— What you have to do —
Using the records below, write out again exactly the lines that begin at the line containing "focal_35mm: 42" and end at the line containing "focal_mm: 4", and no other lines.

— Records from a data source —
= = = = =

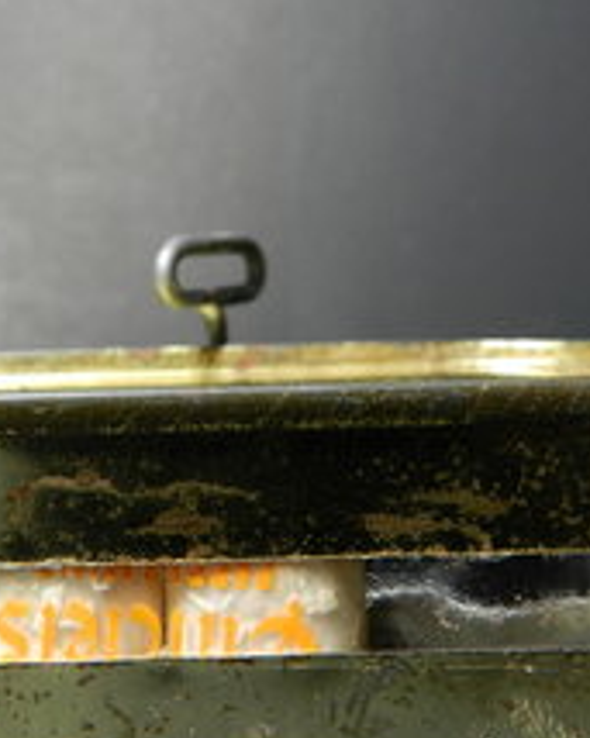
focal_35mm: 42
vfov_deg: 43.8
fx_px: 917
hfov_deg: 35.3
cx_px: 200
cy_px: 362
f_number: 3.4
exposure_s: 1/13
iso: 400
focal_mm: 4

= = = = =

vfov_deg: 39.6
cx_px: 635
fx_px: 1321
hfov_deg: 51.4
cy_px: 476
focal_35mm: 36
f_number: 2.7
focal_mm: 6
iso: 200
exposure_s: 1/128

= = = = =

— Answer for the task —
focal_35mm: 42
vfov_deg: 43.8
fx_px: 917
hfov_deg: 35.3
cx_px: 200
cy_px: 362
f_number: 3.4
exposure_s: 1/13
iso: 400
focal_mm: 4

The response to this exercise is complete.